Ao invés de construir um diálogo entre esses diferentes olhares disponíveis, Poulet prefere camuflar a origem daquelas imagens, ocultando sua autoria. Diferentemente da filmagem dos presidiários do filme de Sacramento, as imagens de Dhorasoo pouco trazem de interessante sobre aquele ambiente, frustrando dessa forma aqueles que buscavam nesse registro um olhar privilegiado sobre os bastidores deste que é um dos eventos mais difundidos do mundo. Temos, no lugar disso, infindáveis sequências de quartos de hotel, corredores, viagens de ônibus e tantos outros momentos onde nada parece ocorrer. Esse registro, entretanto, capta fidedignamente a realidade vivida pelo jogador francês durante esse período: preterido no que deveria ser o momento máximo de sua carreira (em diversos momentos o jogador fala em se sentir traído pelo treinador), os dias de Dhorasoo parecem arrastar-se num sem fim de tempos mortos. Sem a expectativa de jogar ("Sou um jogador, nao um espectador ou um torcedor", nos diz em determinado momento), Dhorasoo parece apenas aguardar que aquele suplício chegue ao fim, não importando se com a vitória ou a derrota da Seleção Francesa – sobre quem já se refere como "eles" e não mais "nós". Poulet, entretanto, parece não notar esse significado próprio daquelas imagens e tenta criar uma outra narrativa, não apenas independente, mas imposta àquelas imagens, utilizando as conversas telefônicas que tem com o jogador como fio condutor de sua historia.

Temos assim, na realidade, dois filmes: o das imagens, que registram a Copa do Mundo pelo prisma de um jogador deixado de lado no momento que deveria ser o da consagração de sua carreira, um mero substituto que na realidade será pouco aproveitado, e o do áudio, que busca trazer aa tona o turbilhão de emoções e mágoas por trás do sorriso posado de Dhorasoo para os jornalistas.

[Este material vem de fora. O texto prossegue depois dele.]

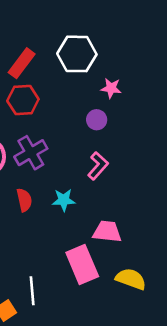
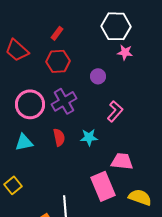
white hexagon: (77, 54) -> (116, 26), moved
red rectangle: (22, 63) -> (57, 33), size x0.6
purple circle: (97, 120) -> (98, 76), moved

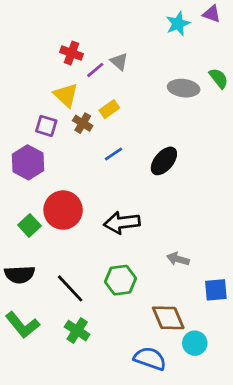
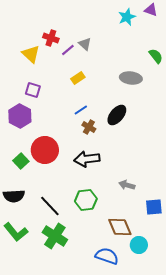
gray ellipse: (184, 88) -> (131, 78), moved
yellow triangle: (66, 95) -> (31, 54), moved
brown cross: (83, 123) -> (89, 127), moved
green cross: (77, 331) -> (55, 236), size x1.4

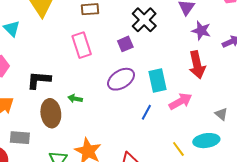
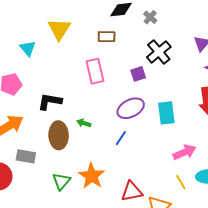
pink arrow: (180, 101) -> (184, 152), moved
blue line: (146, 112) -> (121, 138), moved

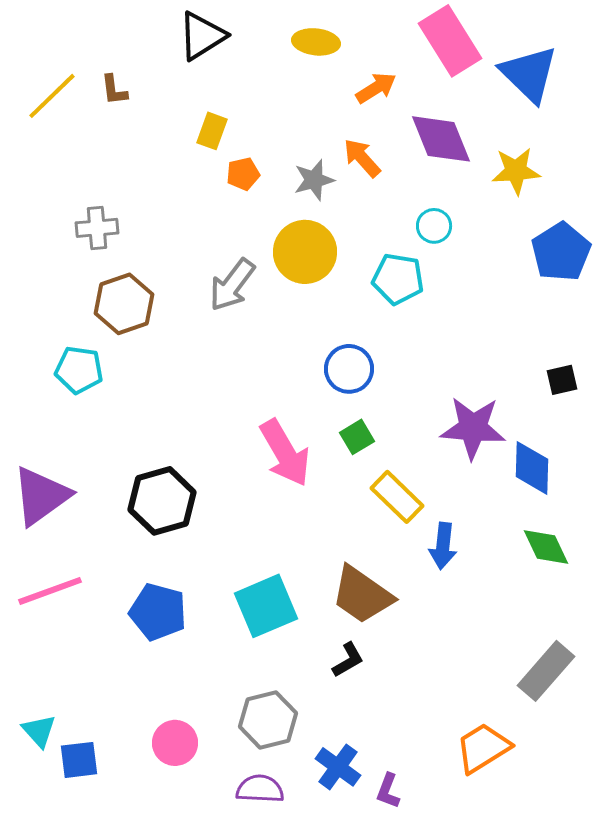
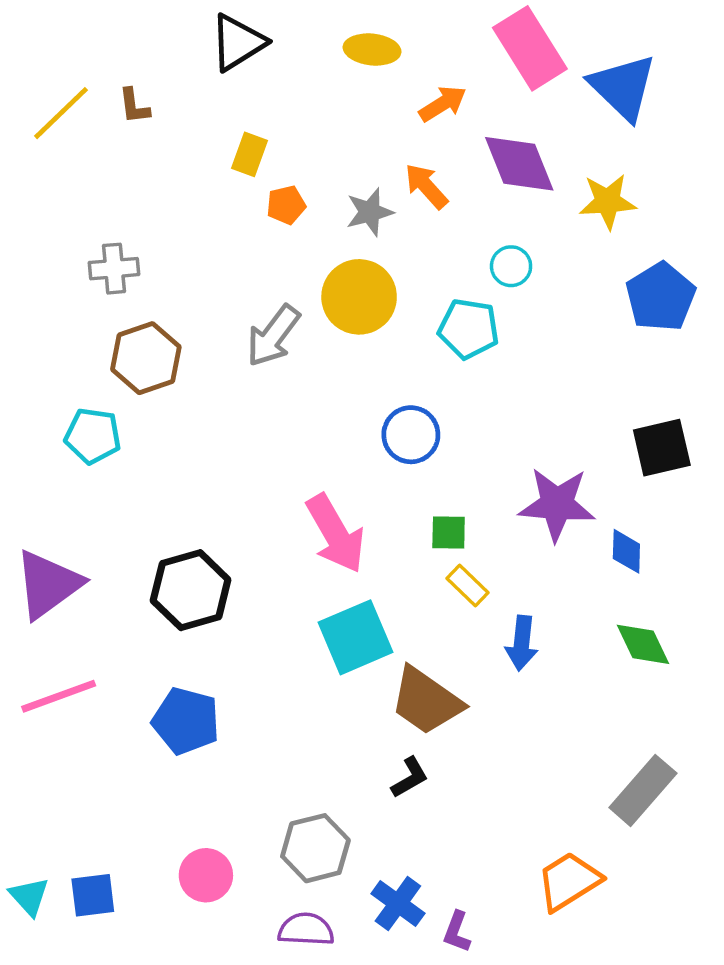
black square: (562, 380) -> (662, 448), size x1.6
green square: (357, 437) -> (449, 532), moved, turned 32
blue diamond: (532, 468) -> (626, 551), size x0.7
yellow rectangle: (397, 497) -> (467, 585), size x0.7
cyan square: (266, 606) -> (356, 637), moved
cyan triangle: (39, 731) -> (29, 896), moved

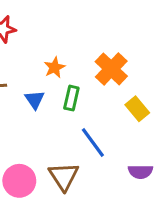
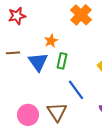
orange cross: (111, 69) -> (81, 15), moved
blue triangle: (35, 100) -> (38, 62), size x1.5

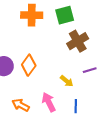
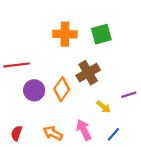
brown cross: (78, 41) -> (88, 73), moved
blue line: (76, 106) -> (113, 134), turned 40

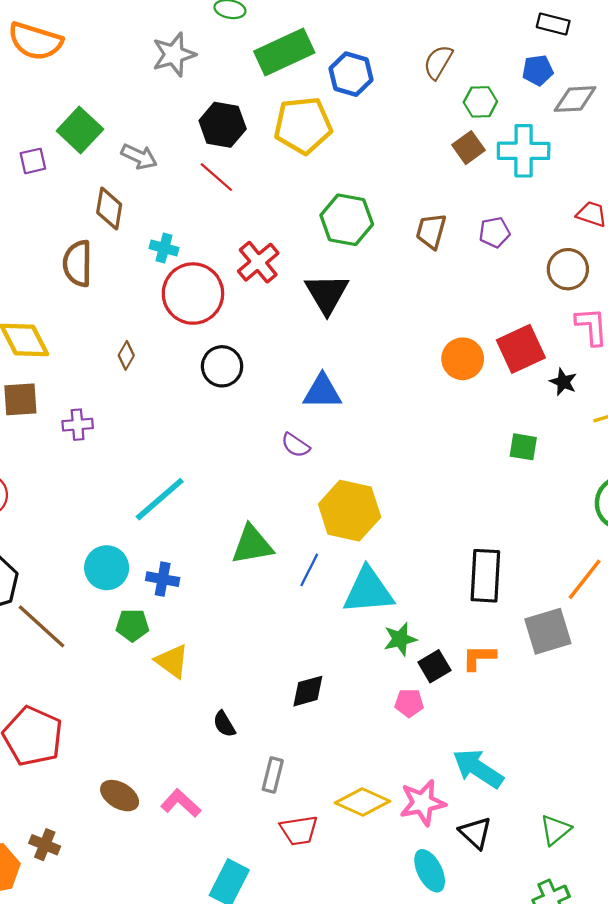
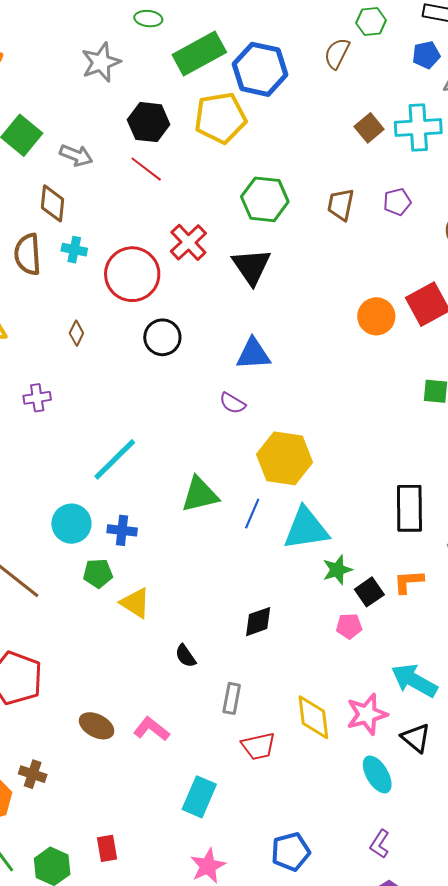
blue hexagon: (351, 74) -> (260, 69), size x1.4
green hexagon: (480, 102) -> (371, 22), moved
cyan cross: (164, 248) -> (74, 250), moved
yellow diamond: (362, 802) -> (313, 717), turned 63

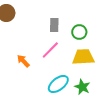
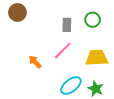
green circle: (79, 32) -> (93, 20), moved

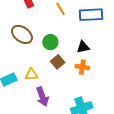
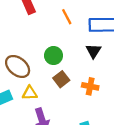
brown ellipse: (22, 34) -> (18, 66), moved
black triangle: (83, 47) -> (93, 51), moved, turned -48

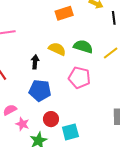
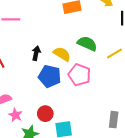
yellow semicircle: (57, 49) -> (62, 54), moved
blue pentagon: (40, 91) -> (50, 76), moved

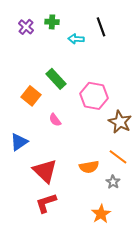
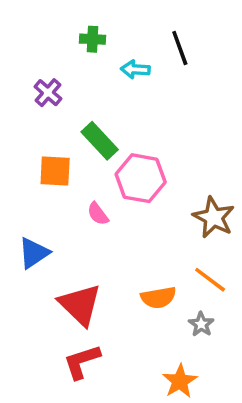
purple cross: (26, 27) -> (48, 93), moved
orange square: (31, 96) -> (55, 171), turned -36
pink hexagon: (94, 96) -> (141, 178), moved

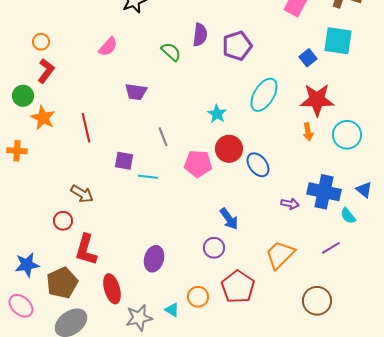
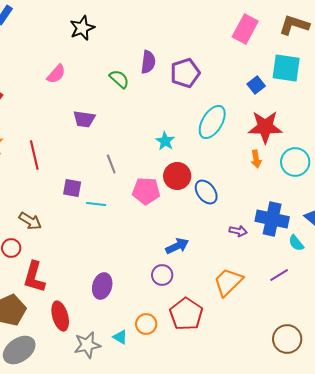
blue arrow: (229, 219) -> (177, 246), turned -80
brown circle: (317, 301) -> (287, 339), moved

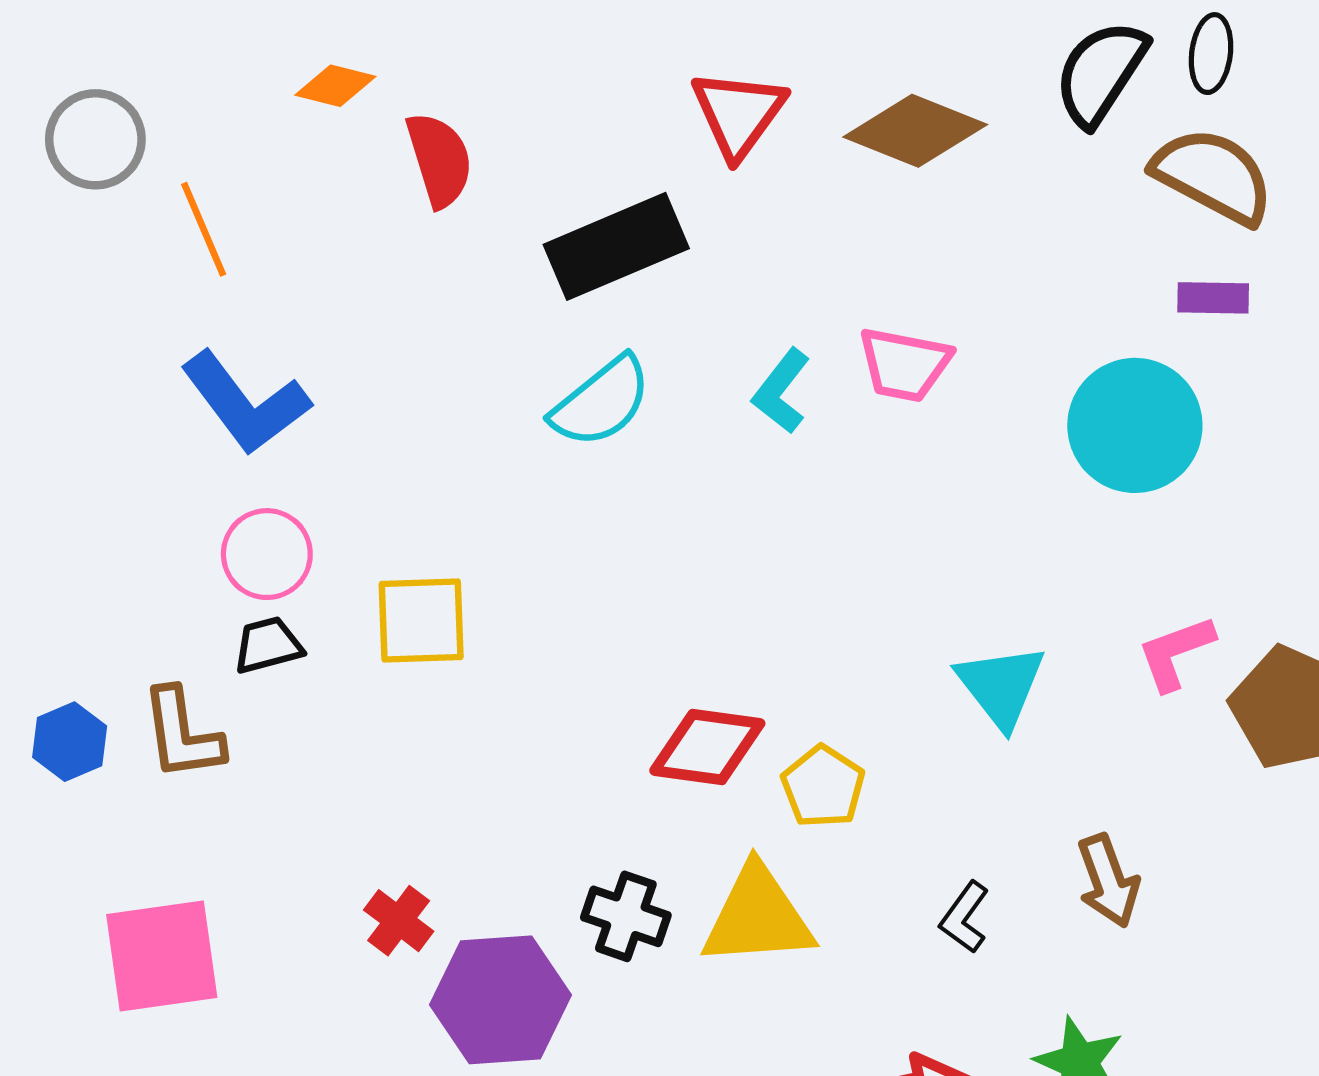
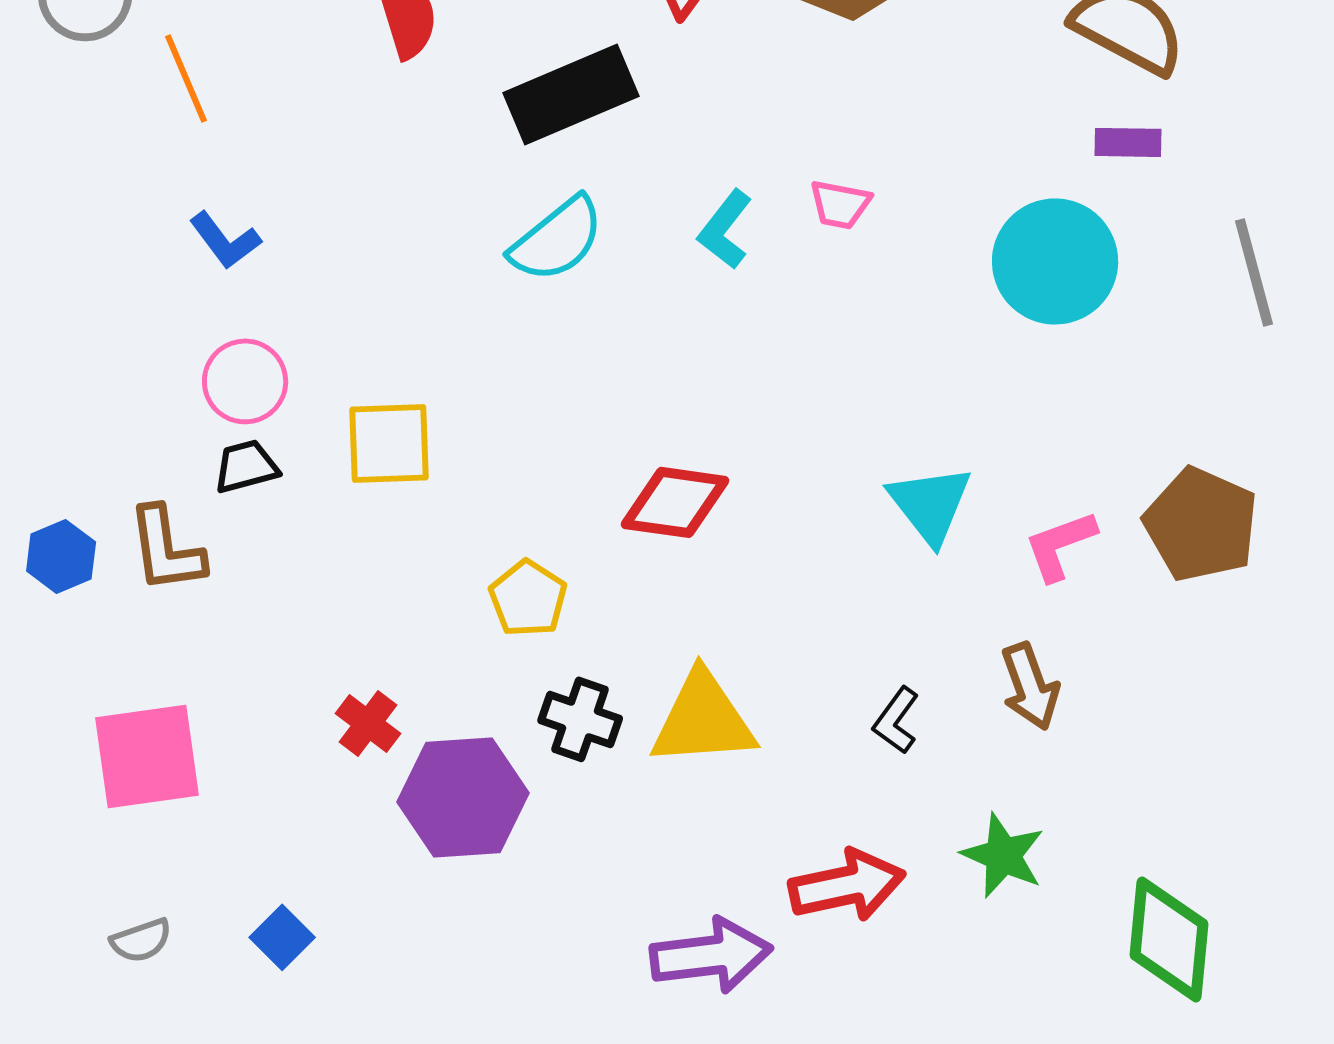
pink trapezoid: (905, 364) -> (840, 204), size x0.7
blue L-shape: (245, 403) -> (225, 240), size x0.6
pink L-shape: (1176, 653) -> (1060, 545), moved
red diamond: (707, 747) -> (675, 502), moved
yellow pentagon: (823, 787) -> (528, 598), moved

O que acaba prejudicando o radicalismo de sua proposta é justamente a incapacidade de seu diretor em assumi-la por inteiro, optando ao invés disso por constantes e excessivas intervenções ao longo do filme. Se houvesse se atido à proposta apresentada inicialmente, Substitute poderia ser um filme mais tedioso, mas, paradoxalmente, também mais interessante.

***

Ad Lib Night, de Lee Yoon-ki (Coreia do Sul, 2006) - Forum

Não assisti aos filmes anteriores de Lee Yoon-ki (This Charming Girl e Love Talk), mas Ad Lib Night é uma obra fascinante. Lembra em alguns momentos o cinema de Aki Kaurismaki, pelo seu retrato de uma letargia causada pela solidão contemporânea, mas com um vitalidade e frescor que já não encontro nos últimos filmes do diretor finlandês. A história parte de um princípio bastante interessante: uma garota é abordada na rua por dois rapazes. Eles pensam tratar-se de uma amiga de infância, a quem estão procurando para atender ao ultimo desejo de seu pai moribundo. Como não conseguem encontrá-la, propõem aa garota que os acompanhe e se faça passar por ela, já que são muito parecidas. Surpreendentemente ela aceita, e o filme todo se passa nessa noite em que ela viaja até uma cidade do interior para se passar pela filha de um homem à beira da morte.

Mesmo sem grandes acontecimentos, essa única noite será agente de transformações profundas, não apenas para a família daquele homem como também para a garota (cuja verdadeira identidade e nome só são revelados no final do filme). O processo de se passar por outra pessoa (simbolizado por um simples par de meias), acaba tirando-a do estado de letargia em que se encontrava, proporcionando a ela uma compreensão diferente, não apenas daquela situação que está vivendo, mas de sua vida como um todo – numa espécie de silenciosa epifania, onde mesmo o choro redentor é contido e singelo. Com uma direção precisa e contemplativa e um excelente trabalho de som, Lee Yoon-ki consegue traçar um retrato extremamente apurado das relações humanas e familiares, do medo da solidão e da perda.